• Data to process
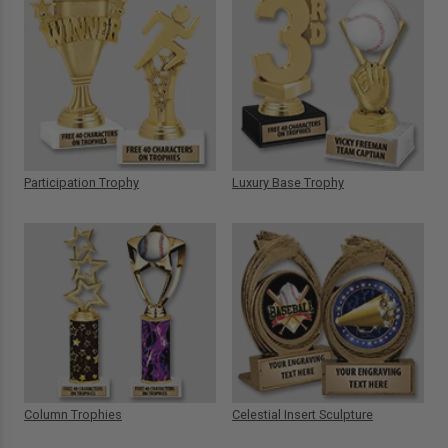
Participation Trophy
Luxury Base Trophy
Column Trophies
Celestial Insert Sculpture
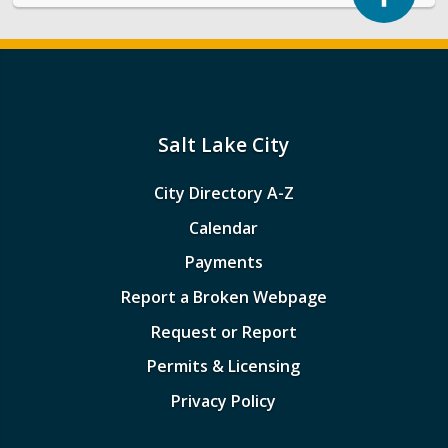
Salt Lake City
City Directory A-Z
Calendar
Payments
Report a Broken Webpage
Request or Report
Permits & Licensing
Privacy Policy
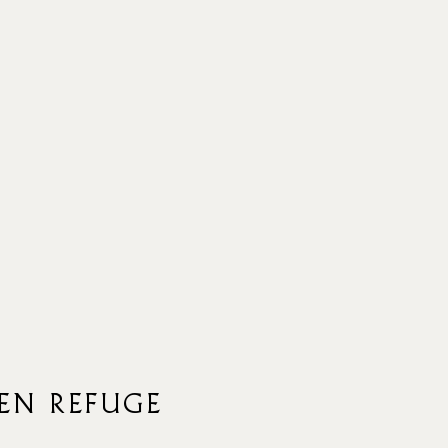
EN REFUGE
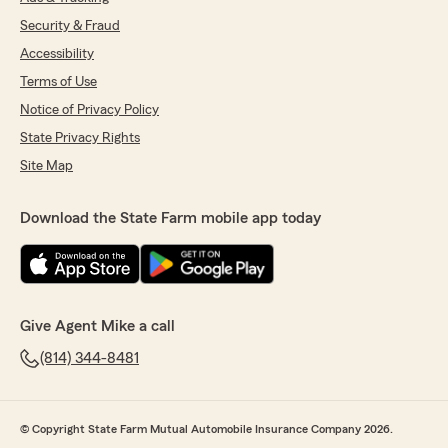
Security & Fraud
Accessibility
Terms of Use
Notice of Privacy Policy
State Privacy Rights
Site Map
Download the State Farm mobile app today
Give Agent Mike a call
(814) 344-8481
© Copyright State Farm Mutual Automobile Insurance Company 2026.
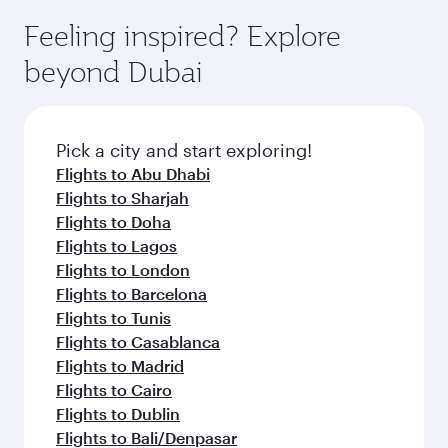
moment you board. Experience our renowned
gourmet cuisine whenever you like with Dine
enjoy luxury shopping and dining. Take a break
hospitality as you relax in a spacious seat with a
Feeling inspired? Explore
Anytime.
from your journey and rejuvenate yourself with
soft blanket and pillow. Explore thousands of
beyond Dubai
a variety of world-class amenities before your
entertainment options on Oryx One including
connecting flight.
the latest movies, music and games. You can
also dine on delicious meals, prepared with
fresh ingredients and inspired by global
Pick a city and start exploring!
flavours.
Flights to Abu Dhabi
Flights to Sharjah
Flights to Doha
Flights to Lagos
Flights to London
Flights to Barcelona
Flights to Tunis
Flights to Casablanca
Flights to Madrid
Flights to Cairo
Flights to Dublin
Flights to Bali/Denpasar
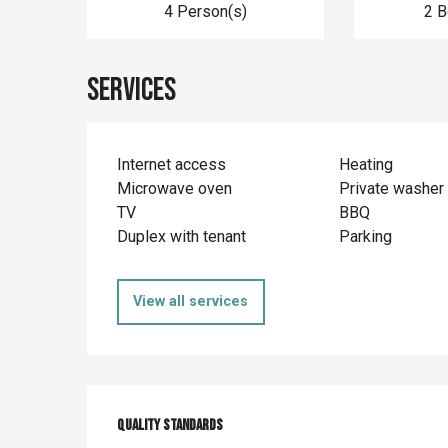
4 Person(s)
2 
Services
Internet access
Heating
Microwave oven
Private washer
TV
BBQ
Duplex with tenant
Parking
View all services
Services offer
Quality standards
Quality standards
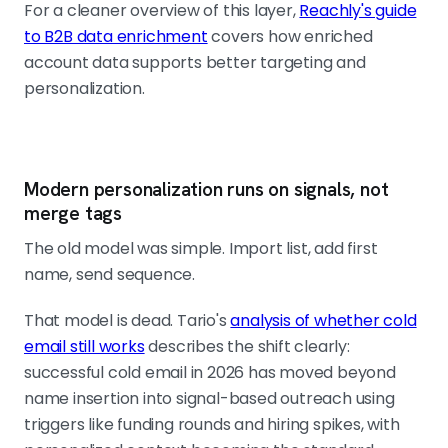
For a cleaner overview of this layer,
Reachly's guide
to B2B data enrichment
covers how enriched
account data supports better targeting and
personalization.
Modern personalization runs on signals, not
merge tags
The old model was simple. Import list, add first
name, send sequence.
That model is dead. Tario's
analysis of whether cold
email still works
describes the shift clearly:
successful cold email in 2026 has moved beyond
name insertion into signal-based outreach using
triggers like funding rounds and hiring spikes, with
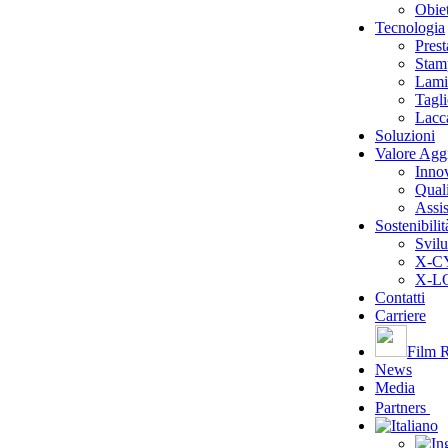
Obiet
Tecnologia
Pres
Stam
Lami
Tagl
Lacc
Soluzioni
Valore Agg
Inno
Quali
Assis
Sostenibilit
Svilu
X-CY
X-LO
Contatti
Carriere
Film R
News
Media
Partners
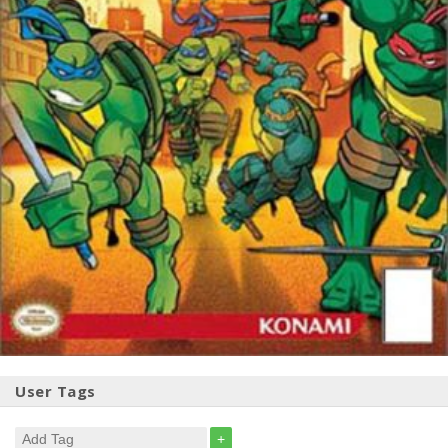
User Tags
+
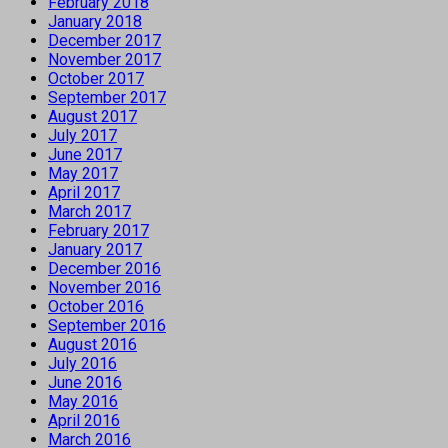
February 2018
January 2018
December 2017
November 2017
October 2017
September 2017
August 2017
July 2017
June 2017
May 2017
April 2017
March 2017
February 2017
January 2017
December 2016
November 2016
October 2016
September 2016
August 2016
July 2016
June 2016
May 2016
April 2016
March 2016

• Assignment
Return all of the lines above without alteration, minus the pictures.

• Exercise response
Participation Trophy
Luxury Base Trophy
Column Trophies
Celestial Insert Sculpture
Salt Lake City
City Directory A-Z
Calendar
Payments
Report a Broken Webpage
Request or Report
Permits & Licensing
Privacy Policy
EN REFUGE
Security & Fraud
Accessibility
Terms of Use
Notice of Privacy Policy
State Privacy Rights
Site Map
Download the State Farm mobile app today
Give Agent Mike a call
(814) 344-8481
© Copyright State Farm Mutual Automobile Insurance Company 2026.
moment you board. Experience our renowned
gourmet cuisine whenever you like with Dine
enjoy luxury shopping and dining. Take a break
hospitality as you relax in a spacious seat with a
Feeling inspired? Explore
Anytime.
from your journey and rejuvenate yourself with
soft blanket and pillow. Explore thousands of
beyond Dubai
a variety of world-class amenities before your
entertainment options on Oryx One including
connecting flight.
the latest movies, music and games. You can
also dine on delicious meals, prepared with
fresh ingredients and inspired by global
Pick a city and start exploring!
flavours.
Flights to Abu Dhabi
Flights to Sharjah
Flights to Doha
Flights to Lagos
Flights to London
Flights to Barcelona
Flights to Tunis
Flights to Casablanca
Flights to Madrid
Flights to Cairo
Flights to Dublin
Flights to Bali/Denpasar
4 Person(s)
2 
Services
Internet access
Heating
Microwave oven
Private washer
TV
BBQ
Duplex with tenant
Parking
View all services
Services offer
Quality standards
Quality standards
For a cleaner overview of this layer,
Reachly's guide
to B2B data enrichment
covers how enriched
account data supports better targeting and
personalization.
Modern personalization runs on signals, not
merge tags
The old model was simple. Import list, add first
name, send sequence.
That model is dead. Tario's
analysis of whether cold
email still works
describes the shift clearly:
successful cold email in 2026 has moved beyond
name insertion into signal-based outreach using
triggers like funding rounds and hiring spikes, with
Obiet
Tecnologia
Pres
Stam
Lami
Tagl
Lacc
Soluzioni
Valore Agg
Inno
Quali
Assis
Sostenibilit
Svilu
X-CY
X-LO
Contatti
Carriere
Film R
News
Media
Partners
User Tags
+
February 2018
January 2018
December 2017
November 2017
October 2017
September 2017
August 2017
July 2017
June 2017
May 2017
April 2017
March 2017
February 2017
January 2017
December 2016
November 2016
October 2016
September 2016
August 2016
July 2016
June 2016
May 2016
April 2016
March 2016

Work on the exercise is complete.